EuGH: Erfüllungsort bei einem Vertrag über die Erstellung einer Individualsoftware
EuGH, Urteil vom 28. November 2024, Rs. C-526/23
Ein österreichisches Softwareunternehmen stritt mit einem Kunden mit Sitz in Deutschland über die Frage der Vertragsgemäßheit der von ihm speziell auf die Bedürfnisse des Kunden zugeschnittenen Software. Da die Parteien vertraglich weder Erfüllungsort noch Gerichtsstand vereinbart hatten, musste die Frage der internationalen Zuständigkeit des vom Softwareunternehmen angerufenen österreichischen Gerichts anhand der Bestimmungen in Art. 7 Nr. 1 lit. b der Verordnung (EU) Nr. 1215/2012 über die gerichtliche Zuständigkeit und die Anerkennung und Vollstreckung von Entscheidungen in Zivil- und Handelssachen (EuGVVO) bestimmt werden.
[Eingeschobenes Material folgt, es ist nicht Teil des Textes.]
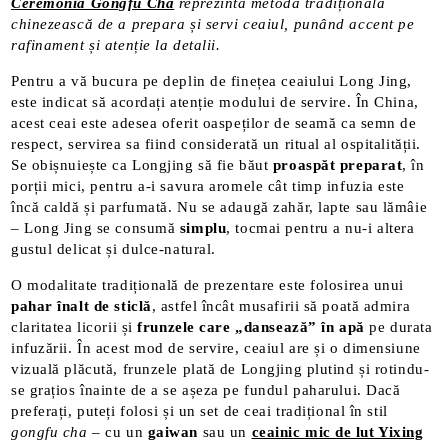
Ceremonia Gongfu Cha
reprezintă metoda tradițională
chinezească de a prepara și servi ceaiul, punând accent pe
rafinament și atenție la detalii.
Pentru a vă bucura pe deplin de finețea ceaiului Long Jing,
este indicat să acordați atenție modului de servire. În China,
acest ceai este adesea oferit oaspeților de seamă ca semn de
respect, servirea sa fiind considerată un ritual al ospitalității.
Se obișnuiește ca Longjing să fie băut
proaspăt preparat
, în
porții mici, pentru a-i savura aromele cât timp infuzia este
încă caldă și parfumată. Nu se adaugă zahăr, lapte sau lămâie
– Long Jing se consumă
simplu
, tocmai pentru a nu-i altera
gustul delicat și dulce-natural.
O modalitate tradițională de prezentare este folosirea unui
pahar înalt de sticlă
, astfel încât musafirii să poată admira
claritatea licorii și
frunzele care „dansează” în apă
pe durata
infuzării​. În acest mod de servire, ceaiul are și o dimensiune
vizuală plăcută, frunzele plată de Longjing plutind și rotindu-
se grațios înainte de a se așeza pe fundul paharului. Dacă
preferați, puteți folosi și un set de ceai tradițional în stil
gongfu cha
– cu un
gaiwan
sau un
ceainic mic de lut Yixing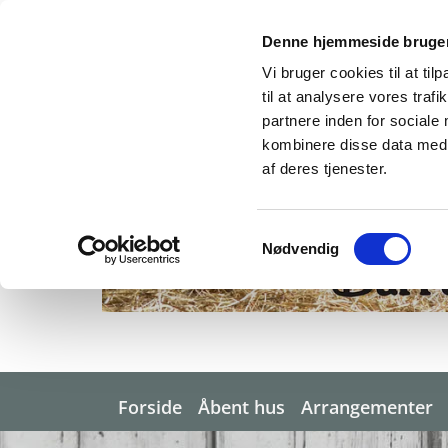
Denne hjemmeside bruger
Vi bruger cookies til at til
til at analysere vores tra
partnere inden for sociale
kombinere disse data med a
af deres tjenester.
Samtykkevalg
Nødvendig
Forside
Åbent hus
Arrangementer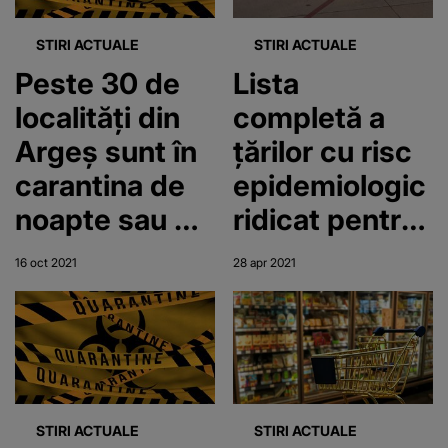
STIRI ACTUALE
STIRI ACTUALE
Peste 30 de
Lista
localități din
completă a
Argeș sunt în
ţărilor cu risc
carantina de
epidemiologic
noapte sau de
ridicat pentru
weekend,
care se
16 oct 2021
28 apr 2021
începând cu
instituie
această
carantina la
dimineață
întoarcerea în
România
STIRI ACTUALE
STIRI ACTUALE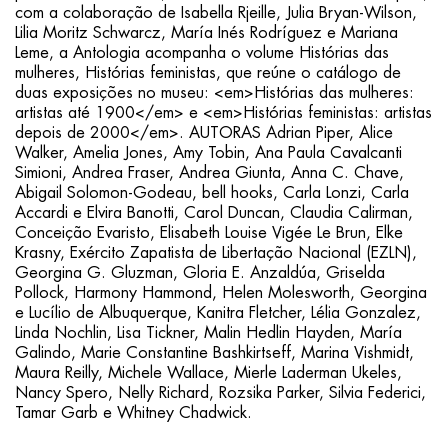
com a colaboração de Isabella Rjeille, Julia Bryan-Wilson,
Lilia Moritz Schwarcz, María Inés Rodríguez e Mariana
Leme, a Antologia acompanha o volume Histórias das
mulheres, Histórias feministas, que reúne o catálogo de
duas exposições no museu: <em>Histórias das mulheres:
artistas até 1900</em> e <em>Histórias feministas: artistas
depois de 2000</em>. AUTORAS Adrian Piper, Alice
Walker, Amelia Jones, Amy Tobin, Ana Paula Cavalcanti
Simioni, Andrea Fraser, Andrea Giunta, Anna C. Chave,
Abigail Solomon-Godeau, bell hooks, Carla Lonzi, Carla
Accardi e Elvira Banotti, Carol Duncan, Claudia Calirman,
Conceição Evaristo, Elisabeth Louise Vigée Le Brun, Elke
Krasny, Exército Zapatista de Libertação Nacional (EZLN),
Georgina G. Gluzman, Gloria E. Anzaldúa, Griselda
Pollock, Harmony Hammond, Helen Molesworth, Georgina
e Lucílio de Albuquerque, Kanitra Fletcher, Lélia Gonzalez,
Linda Nochlin, Lisa Tickner, Malin Hedlin Hayden, María
Galindo, Marie Constantine Bashkirtseff, Marina Vishmidt,
Maura Reilly, Michele Wallace, Mierle Laderman Ukeles,
Nancy Spero, Nelly Richard, Rozsika Parker, Silvia Federici,
Tamar Garb e Whitney Chadwick.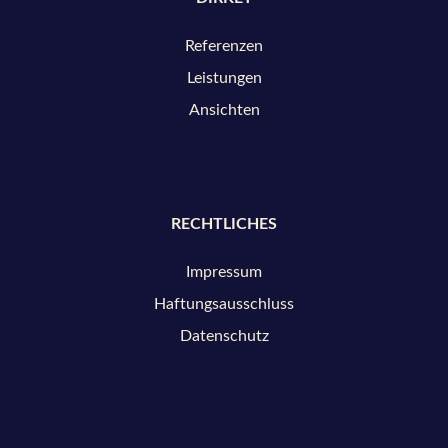
Referenzen
Leistungen
Ansichten
RECHTLICHES
Impressum
Haftungsausschluss
Datenschutz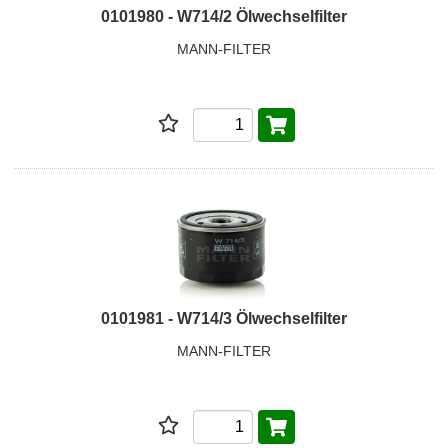
0101980 - W714/2 Ölwechselfilter
MANN-FILTER
0101981 - W714/3 Ölwechselfilter
MANN-FILTER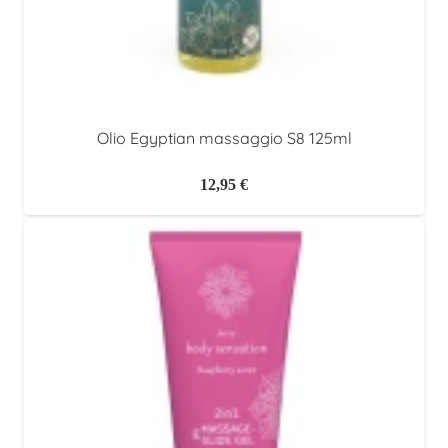
Olio Egyptian massaggio S8 125ml
12,95
€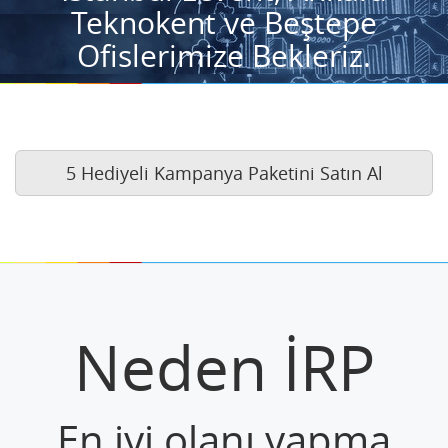
Teknokent ve Beştepe
Ofislerimize Bekleriz.
5 Hediyeli Kampanya Paketini Satın Al
Neden İRP
En iyi olanı yapma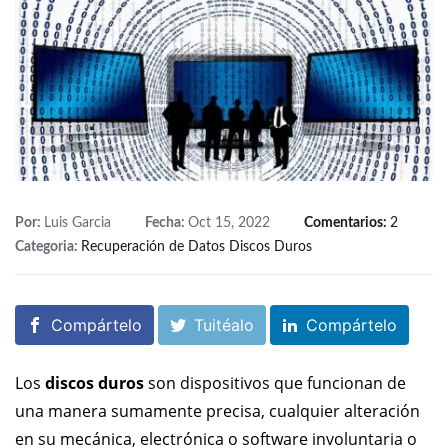
Por:
Luis Garcia
Fecha:
Oct 15, 2022
Comentarios:
2
Categoria:
Recuperación de Datos Discos Duros
Compártelo
Tuitéalo
Compártelo
Los
discos duros
son dispositivos que funcionan de
una manera sumamente precisa, cualquier alteración
en su mecánica, electrónica o software involuntaria o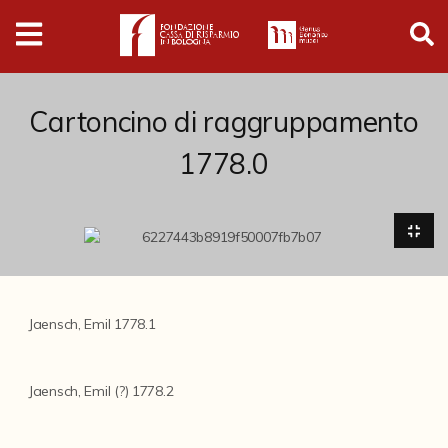
Digital
Humanities
Donazioni
Cartoncino di raggruppamento
1778.0
Pubblicazioni
Collezioni
Arti Applicate
Jaensch, Emil 1778.1
Cataloghi storici
Dipinti
Jaensch, Emil (?) 1778.2
Disegni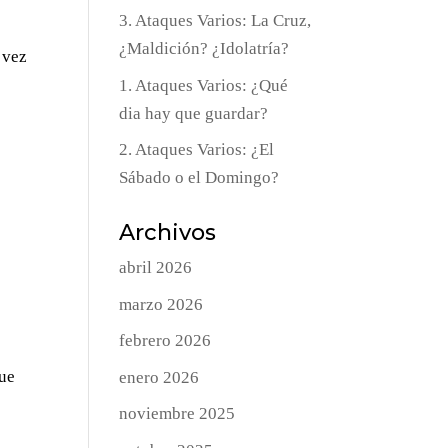
3. Ataques Varios: La Cruz,
¿Maldición? ¿Idolatría?
 vez
1. Ataques Varios: ¿Qué
dia hay que guardar?
2. Ataques Varios: ¿El
Sábado o el Domingo?
Archivos
abril 2026
marzo 2026
febrero 2026
que
enero 2026
noviembre 2025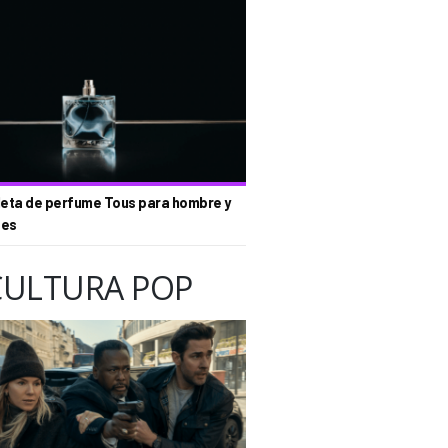
eta de perfume Tous para hombre y
tes
CULTURA POP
Nach dieser Vorschrift kann eine Person wegen Ansprüchen aus einem auf die Erbringung einer Dienstleistung gerichteten Vertrages vor dem Gericht des Ortes verklagt werden, an dem die Dienstleistung nach dem Vertrag erbracht worden ist oder hätte erbracht werden müssen (Erfüllungsort).
Zu klären war daher die Frage, an welchem Ort die Bereitstellung einer speziell auf die Bedürfnisse des Kunden zugeschnittenen Software erbracht wird. In Betracht kommt hier einerseits der Ort, an welchem die Software programmiert wird (hier: Wien) und andererseits der Ort, an dem der Besteller bzw. Kunde die Software bestimmungsgemäß einsetzt (hier: Deutschland).
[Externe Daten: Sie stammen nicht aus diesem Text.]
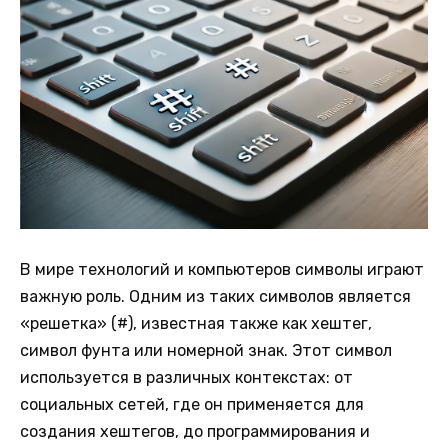
В мире технологий и компьютеров символы играют
важную роль. Одним из таких символов является
«решетка» (#), известная также как хештег,
символ фунта или номерной знак. Этот символ
используется в различных контекстах: от
социальных сетей, где он применяется для
создания хештегов, до программирования и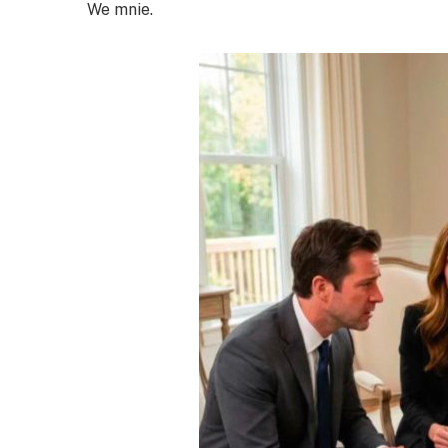
We mnie.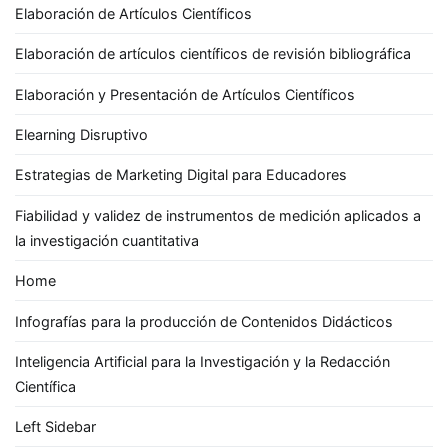
Elaboración de Artículos Científicos
Elaboración de artículos científicos de revisión bibliográfica
Elaboración y Presentación de Artículos Científicos
Elearning Disruptivo
Estrategias de Marketing Digital para Educadores
Fiabilidad y validez de instrumentos de medición aplicados a
la investigación cuantitativa
Home
Infografías para la producción de Contenidos Didácticos
Inteligencia Artificial para la Investigación y la Redacción
Científica
Left Sidebar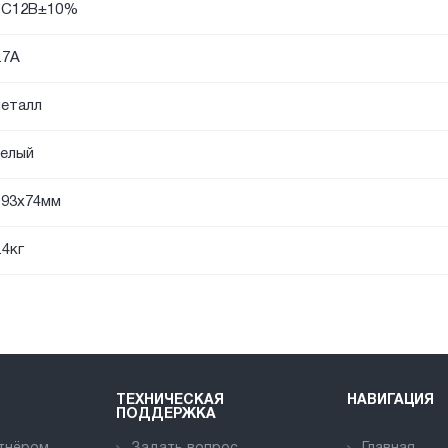
DC12В±10%
.7А
еталл
елый
93х74мм
.4кг
ТЕХНИЧЕСКАЯ
НАВИГАЦИЯ
ПОДДЕРЖКА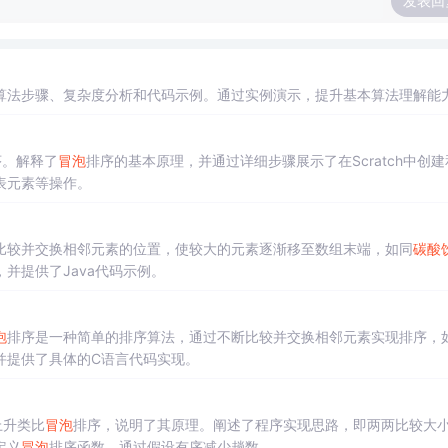
发表回
算法步骤、复杂度分析和代码示例。通过实例演示，提升基本算法理解能
序。解释了
冒泡
排序的基本原理，并通过详细步骤展示了在Scratch中创建
表元素等操作。
比较并交换相邻元素的位置，使较大的元素逐渐移至数组末端，如同
碳酸
并提供了Java代码示例。
泡
排序是一种简单的排序算法，通过不断比较并交换相邻元素实现排序，
并提供了具体的C语言代码实现。
上升类比
冒泡
排序，说明了其原理。阐述了程序实现思路，即两两比较大
定义
冒泡
排序函数，通过假设有序减少趟数。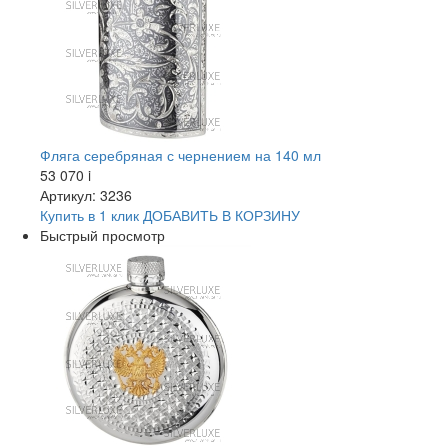
Фляга серебряная с чернением на 140 мл
53 070
i
Артикул: 3236
Купить в 1 клик
ДОБАВИТЬ
В КОРЗИНУ
Быстрый просмотр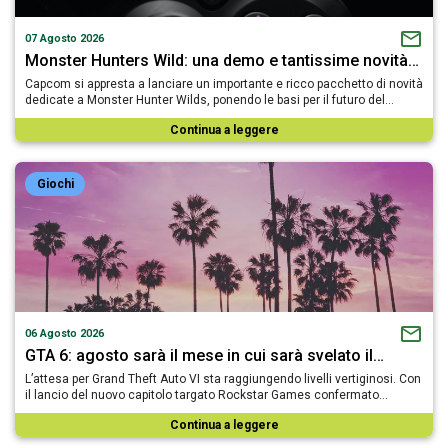
07 Agosto 2026
Monster Hunters Wild: una demo e tantissime novità…
Capcom si appresta a lanciare un importante e ricco pacchetto di novità
dedicate a Monster Hunter Wilds, ponendo le basi per il futuro del…
Continua a leggere
Giochi
06 Agosto 2026
GTA 6: agosto sarà il mese in cui sarà svelato il…
L’attesa per Grand Theft Auto VI sta raggiungendo livelli vertiginosi. Con
il lancio del nuovo capitolo targato Rockstar Games confermato…
Continua a leggere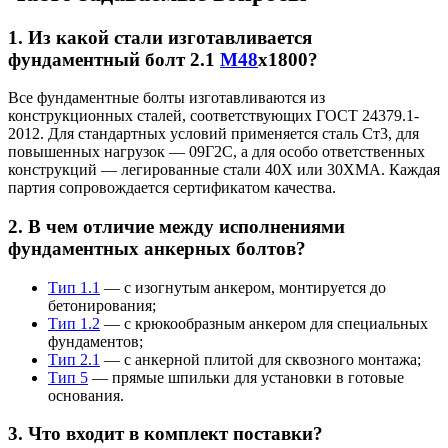
1. Из какой стали изготавливается
фундаментный болт 2.1
М48
х1800?
Все фундаментные болты изготавливаются из
конструкционных сталей, соответствующих ГОСТ 24379.1-
2012. Для стандартных условий применяется сталь Ст3, для
повышенных нагрузок — 09Г2С, а для особо ответственных
конструкций — легированные стали 40Х или 30ХМА. Каждая
партия сопровождается сертификатом качества.
2. В чем отличие между исполнениями
фундаментных анкерных болтов?
Тип 1.1
— с изогнутым анкером, монтируется до
бетонирования;
Тип 1.2
— с крюкообразным анкером для специальных
фундаментов;
Тип 2.1
— с анкерной плитой для сквозного монтажа;
Тип 5
— прямые шпильки для установки в готовые
основания.
3. Что входит в комплект поставки?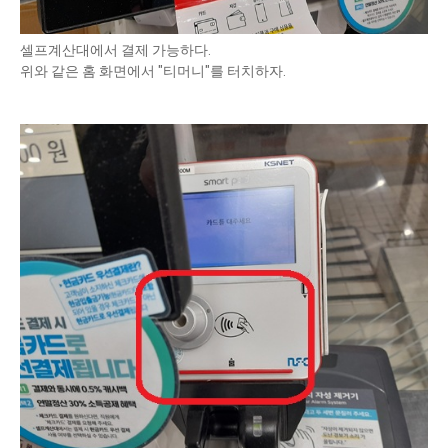
셀프계산대에서 결제 가능하다.
위와 같은 홈 화면에서 "티머니"를 터치하자.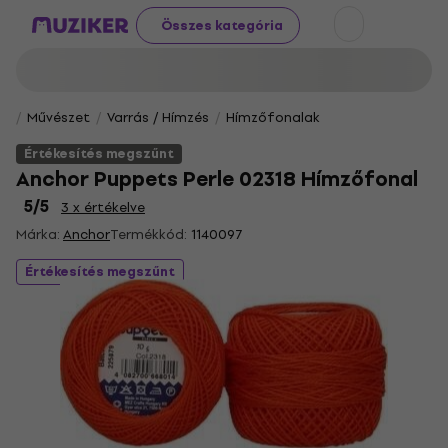
Összes kategória
Művészet
Varrás / Hímzés
Hímzőfonalak
Értékesítés megszűnt
Anchor Puppets Perle 02318 Hímzőfonal
5
/5
3 x értékelve
Márka:
Anchor
Termékkód:
1140097
Értékesítés megszűnt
Der Europäische Gerichtshof (EuGH) entschied mit Urteil vom 28. November 2024 (Rs. C-526/23), dass bei einem internationalen Vertrag über die Entwicklung und den Betrieb einer Individualsoftware der Ort der Leistungserbringung nicht dort liegt, wo die Software hergestellt wurde, sondern dort, wo die fertige Software vom Besteller abgerufen und genutzt wird.
Zur Begründung führte der EuGH aus, dass die Erstellung und Programmierung einer Software keine charakteristischen Verpflichtungen eines solchen Vertrags darstellen, da die vertragsgegenständliche Dienstleistung dem betreffenden Besteller nicht tatsächlich erbracht wird, solange die Software nicht einsatzbereit ist. Vielmehr besteht nach Auffassung des EuGH die charakteristische Verpflichtung eines Vertrags über die Online-Lieferung einer Software darin, diese dem betreffenden Besteller zur Verfügung zu stellen. Mithin ist als Erfüllungsort eines solchen Vertrags der Ort anzusehen, an dem die Software den Besteller erreicht, d. h. der Ort, an dem sie von diesem abgerufen und zum Einsatz gebracht wird.
Die Klarstellung zur Auslegung des Art. 7 Nr. 1 lit. b dürfte zukünftig die Rechtsanwendung erleichtern, da der Sitz des Bestellers einen leicht zu ermittelnden Anknüpfungspunkt bietet.